The AI Description of photos could of course be leveraged by any sort of photo specific applications, but I think it can be useful to our users beyond that. If incorporated as a general utility into audio based screen readers then the visually impaired users would be able to understand the contents of photos they encounter elsewhere online. For example, an attachement in an email or an image embedded into a news article they’re reading.
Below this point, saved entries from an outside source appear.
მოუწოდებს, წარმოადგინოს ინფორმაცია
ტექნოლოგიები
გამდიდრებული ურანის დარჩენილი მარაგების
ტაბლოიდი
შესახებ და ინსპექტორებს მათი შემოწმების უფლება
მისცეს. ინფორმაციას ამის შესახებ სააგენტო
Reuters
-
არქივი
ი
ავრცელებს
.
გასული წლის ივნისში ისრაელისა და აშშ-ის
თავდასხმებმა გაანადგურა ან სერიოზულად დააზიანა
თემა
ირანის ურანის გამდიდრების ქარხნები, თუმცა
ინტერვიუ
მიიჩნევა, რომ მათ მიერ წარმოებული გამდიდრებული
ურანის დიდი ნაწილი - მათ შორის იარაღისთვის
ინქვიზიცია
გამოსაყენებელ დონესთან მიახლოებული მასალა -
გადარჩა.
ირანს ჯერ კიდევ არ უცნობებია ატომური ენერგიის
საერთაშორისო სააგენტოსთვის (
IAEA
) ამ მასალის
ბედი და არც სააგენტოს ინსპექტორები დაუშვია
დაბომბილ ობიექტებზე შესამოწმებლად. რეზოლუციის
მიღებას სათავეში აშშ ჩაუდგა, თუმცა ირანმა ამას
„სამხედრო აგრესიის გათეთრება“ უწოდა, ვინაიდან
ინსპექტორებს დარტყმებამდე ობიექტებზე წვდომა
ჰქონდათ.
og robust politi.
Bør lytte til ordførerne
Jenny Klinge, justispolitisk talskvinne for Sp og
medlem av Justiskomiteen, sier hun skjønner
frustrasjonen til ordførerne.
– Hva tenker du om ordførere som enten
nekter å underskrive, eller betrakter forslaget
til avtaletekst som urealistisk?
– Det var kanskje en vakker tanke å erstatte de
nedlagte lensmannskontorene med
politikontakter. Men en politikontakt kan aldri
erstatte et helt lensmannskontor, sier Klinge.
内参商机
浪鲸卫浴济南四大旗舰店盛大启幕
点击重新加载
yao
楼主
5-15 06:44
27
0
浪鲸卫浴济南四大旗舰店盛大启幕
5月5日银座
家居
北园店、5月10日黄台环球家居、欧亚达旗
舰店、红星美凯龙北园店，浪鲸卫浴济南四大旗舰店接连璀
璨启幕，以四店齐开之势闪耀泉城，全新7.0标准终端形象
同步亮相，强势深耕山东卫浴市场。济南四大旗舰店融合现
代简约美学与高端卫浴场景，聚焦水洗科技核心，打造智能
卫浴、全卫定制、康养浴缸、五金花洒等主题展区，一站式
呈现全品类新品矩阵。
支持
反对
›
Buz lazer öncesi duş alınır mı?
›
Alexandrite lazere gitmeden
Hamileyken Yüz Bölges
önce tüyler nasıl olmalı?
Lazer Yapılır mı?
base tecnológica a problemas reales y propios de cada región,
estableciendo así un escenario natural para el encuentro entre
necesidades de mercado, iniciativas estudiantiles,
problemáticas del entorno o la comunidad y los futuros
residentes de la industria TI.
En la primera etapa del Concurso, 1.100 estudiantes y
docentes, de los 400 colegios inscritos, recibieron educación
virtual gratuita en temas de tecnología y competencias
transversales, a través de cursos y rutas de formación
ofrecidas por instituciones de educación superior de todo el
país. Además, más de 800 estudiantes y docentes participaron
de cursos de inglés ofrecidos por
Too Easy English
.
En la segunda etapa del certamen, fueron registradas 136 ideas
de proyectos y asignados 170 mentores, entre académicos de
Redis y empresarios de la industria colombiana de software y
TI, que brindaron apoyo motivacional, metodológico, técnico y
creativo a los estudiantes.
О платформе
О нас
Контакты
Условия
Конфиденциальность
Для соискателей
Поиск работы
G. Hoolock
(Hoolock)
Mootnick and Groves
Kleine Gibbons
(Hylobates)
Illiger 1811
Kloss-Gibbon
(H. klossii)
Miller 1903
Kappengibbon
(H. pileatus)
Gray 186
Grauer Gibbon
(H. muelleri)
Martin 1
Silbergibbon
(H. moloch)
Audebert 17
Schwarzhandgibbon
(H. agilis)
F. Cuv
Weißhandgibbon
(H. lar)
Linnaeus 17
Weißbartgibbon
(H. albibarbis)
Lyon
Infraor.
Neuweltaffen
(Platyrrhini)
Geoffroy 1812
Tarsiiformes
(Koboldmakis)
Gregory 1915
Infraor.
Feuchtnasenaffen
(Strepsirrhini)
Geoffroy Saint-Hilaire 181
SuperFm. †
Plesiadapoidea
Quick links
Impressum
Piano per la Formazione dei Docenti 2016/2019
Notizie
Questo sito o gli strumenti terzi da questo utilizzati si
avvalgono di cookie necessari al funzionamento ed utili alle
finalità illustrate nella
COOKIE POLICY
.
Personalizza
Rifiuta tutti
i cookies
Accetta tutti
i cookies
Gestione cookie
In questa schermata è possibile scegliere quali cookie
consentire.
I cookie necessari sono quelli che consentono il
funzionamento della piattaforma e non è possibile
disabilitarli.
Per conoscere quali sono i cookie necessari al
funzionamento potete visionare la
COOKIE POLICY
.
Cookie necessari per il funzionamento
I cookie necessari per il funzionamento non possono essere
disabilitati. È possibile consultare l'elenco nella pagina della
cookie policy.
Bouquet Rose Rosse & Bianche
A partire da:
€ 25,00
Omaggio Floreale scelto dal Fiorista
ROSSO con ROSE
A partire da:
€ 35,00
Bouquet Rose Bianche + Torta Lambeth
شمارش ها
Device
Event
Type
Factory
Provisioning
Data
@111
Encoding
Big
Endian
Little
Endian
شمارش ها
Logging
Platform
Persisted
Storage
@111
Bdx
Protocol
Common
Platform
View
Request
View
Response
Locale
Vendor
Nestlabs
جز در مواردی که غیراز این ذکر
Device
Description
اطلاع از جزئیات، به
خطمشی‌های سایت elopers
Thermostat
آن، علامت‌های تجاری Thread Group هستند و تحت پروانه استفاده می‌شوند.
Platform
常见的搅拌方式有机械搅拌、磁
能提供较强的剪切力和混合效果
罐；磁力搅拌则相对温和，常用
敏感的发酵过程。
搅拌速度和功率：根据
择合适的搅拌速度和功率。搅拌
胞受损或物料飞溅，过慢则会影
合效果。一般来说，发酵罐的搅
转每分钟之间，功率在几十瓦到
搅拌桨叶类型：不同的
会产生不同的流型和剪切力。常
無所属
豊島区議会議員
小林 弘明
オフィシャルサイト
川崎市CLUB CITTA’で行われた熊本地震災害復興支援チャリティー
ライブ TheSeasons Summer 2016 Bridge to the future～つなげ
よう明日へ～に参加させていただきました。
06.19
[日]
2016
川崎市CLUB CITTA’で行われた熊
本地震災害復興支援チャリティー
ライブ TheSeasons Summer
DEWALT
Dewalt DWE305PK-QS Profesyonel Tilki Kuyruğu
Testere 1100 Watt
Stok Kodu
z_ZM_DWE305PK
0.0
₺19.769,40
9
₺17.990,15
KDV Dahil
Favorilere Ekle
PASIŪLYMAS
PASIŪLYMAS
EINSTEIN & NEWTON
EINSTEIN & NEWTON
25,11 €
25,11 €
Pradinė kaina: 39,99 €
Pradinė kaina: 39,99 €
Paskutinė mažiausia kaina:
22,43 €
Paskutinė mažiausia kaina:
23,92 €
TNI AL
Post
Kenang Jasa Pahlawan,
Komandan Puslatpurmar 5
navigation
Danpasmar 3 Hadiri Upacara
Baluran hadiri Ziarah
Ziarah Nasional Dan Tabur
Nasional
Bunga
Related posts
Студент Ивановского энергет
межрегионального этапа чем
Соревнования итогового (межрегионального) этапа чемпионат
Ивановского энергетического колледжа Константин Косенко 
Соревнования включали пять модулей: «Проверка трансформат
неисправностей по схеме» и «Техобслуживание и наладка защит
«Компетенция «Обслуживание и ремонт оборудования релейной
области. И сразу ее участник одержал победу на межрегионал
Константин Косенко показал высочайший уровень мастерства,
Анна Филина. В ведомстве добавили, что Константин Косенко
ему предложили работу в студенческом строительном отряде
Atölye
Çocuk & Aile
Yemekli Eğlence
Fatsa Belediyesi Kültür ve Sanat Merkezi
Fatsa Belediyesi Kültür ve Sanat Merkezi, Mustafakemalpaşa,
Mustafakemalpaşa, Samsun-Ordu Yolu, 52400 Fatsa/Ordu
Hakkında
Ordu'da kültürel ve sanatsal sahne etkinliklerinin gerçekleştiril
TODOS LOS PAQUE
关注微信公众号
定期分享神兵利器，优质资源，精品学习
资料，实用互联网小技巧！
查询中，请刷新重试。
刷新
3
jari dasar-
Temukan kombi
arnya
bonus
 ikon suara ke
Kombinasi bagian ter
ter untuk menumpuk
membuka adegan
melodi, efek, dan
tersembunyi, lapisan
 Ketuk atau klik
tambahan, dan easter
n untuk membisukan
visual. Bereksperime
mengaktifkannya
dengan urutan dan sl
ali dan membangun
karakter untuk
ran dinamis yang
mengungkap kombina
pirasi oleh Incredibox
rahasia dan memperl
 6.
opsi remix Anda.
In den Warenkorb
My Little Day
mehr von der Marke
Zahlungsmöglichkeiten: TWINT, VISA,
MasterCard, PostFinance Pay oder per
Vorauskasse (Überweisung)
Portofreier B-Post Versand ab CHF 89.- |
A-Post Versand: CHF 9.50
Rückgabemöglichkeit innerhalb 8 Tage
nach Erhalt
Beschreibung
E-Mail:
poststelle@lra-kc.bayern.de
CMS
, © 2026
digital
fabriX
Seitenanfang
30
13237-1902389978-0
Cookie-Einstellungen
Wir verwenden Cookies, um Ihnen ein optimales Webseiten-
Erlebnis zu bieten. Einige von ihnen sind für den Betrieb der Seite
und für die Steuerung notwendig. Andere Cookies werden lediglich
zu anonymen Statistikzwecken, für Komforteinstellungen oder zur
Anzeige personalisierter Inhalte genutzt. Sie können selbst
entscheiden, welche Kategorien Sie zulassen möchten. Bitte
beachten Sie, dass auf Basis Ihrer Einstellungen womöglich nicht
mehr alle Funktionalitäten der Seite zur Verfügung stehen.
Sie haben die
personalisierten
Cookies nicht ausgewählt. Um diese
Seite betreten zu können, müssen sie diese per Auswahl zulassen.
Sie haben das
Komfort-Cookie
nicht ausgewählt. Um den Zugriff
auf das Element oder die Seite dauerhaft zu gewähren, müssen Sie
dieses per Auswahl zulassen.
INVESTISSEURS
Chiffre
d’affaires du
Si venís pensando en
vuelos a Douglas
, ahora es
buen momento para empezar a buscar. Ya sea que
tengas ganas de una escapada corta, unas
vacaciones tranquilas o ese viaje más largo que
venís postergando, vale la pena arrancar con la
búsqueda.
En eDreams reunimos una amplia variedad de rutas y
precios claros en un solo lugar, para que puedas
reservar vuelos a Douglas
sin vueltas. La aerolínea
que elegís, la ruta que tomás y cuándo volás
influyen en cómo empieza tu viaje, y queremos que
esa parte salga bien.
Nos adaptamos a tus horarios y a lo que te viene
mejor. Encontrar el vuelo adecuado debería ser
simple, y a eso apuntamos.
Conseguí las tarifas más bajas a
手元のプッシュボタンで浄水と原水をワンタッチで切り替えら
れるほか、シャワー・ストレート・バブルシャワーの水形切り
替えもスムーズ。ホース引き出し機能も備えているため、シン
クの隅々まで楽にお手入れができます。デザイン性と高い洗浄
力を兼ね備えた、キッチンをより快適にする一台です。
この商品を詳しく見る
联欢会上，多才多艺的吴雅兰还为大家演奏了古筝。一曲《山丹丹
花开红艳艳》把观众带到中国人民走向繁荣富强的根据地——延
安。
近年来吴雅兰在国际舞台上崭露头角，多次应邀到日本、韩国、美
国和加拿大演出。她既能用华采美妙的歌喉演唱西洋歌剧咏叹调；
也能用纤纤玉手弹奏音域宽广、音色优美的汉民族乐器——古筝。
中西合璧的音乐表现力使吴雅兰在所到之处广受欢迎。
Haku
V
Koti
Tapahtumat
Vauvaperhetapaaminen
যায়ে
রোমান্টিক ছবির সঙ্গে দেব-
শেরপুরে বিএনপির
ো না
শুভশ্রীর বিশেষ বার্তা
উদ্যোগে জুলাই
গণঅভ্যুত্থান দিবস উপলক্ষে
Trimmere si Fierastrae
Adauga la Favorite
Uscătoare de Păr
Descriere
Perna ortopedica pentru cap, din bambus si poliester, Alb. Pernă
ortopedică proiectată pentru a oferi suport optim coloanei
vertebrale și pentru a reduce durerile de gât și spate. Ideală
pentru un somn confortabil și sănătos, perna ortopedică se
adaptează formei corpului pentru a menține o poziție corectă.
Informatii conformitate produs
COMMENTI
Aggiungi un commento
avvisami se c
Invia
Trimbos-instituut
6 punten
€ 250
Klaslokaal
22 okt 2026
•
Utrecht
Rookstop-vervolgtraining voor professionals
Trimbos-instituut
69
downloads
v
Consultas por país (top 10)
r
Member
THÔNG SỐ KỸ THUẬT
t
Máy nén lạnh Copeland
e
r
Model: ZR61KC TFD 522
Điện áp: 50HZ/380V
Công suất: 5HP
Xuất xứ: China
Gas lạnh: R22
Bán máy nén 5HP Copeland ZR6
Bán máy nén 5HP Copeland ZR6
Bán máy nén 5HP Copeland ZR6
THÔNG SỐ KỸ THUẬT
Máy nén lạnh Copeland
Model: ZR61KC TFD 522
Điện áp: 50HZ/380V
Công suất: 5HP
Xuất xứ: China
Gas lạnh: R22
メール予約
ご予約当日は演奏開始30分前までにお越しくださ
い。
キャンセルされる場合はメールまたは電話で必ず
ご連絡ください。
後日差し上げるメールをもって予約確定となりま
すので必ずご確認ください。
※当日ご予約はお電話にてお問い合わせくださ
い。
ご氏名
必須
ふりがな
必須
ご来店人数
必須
While all of the above sounds great, let’s not lose sight of the fact that this is going to be quite difficult to implement. A very rudimentary version could read aloud information like the capture time and location from the image’s exif data as well as detect standard objects present like “person smiling”. Future versions of the model could both be more specific and be tailored to the individual users. For example, instead of detecting “person smiling” it could detect “Your grand daughter Sophie smirking while eating halloween candy”. Facebook’s auto-tagging capability is proof that this is doable, but at the same time they have a very large and rich data set of photos.
Summary
In order to provide a really good product experience to users who are completely blind, we are going to build an AI based application that will automatically analyze the contents of a photo and read an audio description of it’s contents.
Metrics
Right off the top of my head, I think there are two points that are important to measure:
1. Does our product accurately describe the contents of a photo?
2. Do our users find our descriptions of the photos useful?
Let’s focus on picking out a metric that accurately reflects our ability to do #2. I think #2 encapsulates #1 in the sense that if our product can’t accurately decribe the contents of photos then our users aren’t going to find the descriptions useful so based upon that let’s focus on question #2.
To assess whether or not our users find our descriptions of photos useful, we should focus on monitoring our number of daily active users. This is the type of application that is meant to be used day-to-day so focusing on daily active users makes more sense than monthly active users. If users aren’t finding our product useful then they won’t use it.
One potential complication here is if our AI Descriptions are leveraged by something like a general audio based screen reader as a standard offering then users could be de facto using our AI descriptions even if they didn’t find them useful. In that situation maybe offering a small subset of users the ability to skip the reading of our descriptions could be useful just to monitor if they do it or not as a proxxy for how useful they find our AI Descriptions.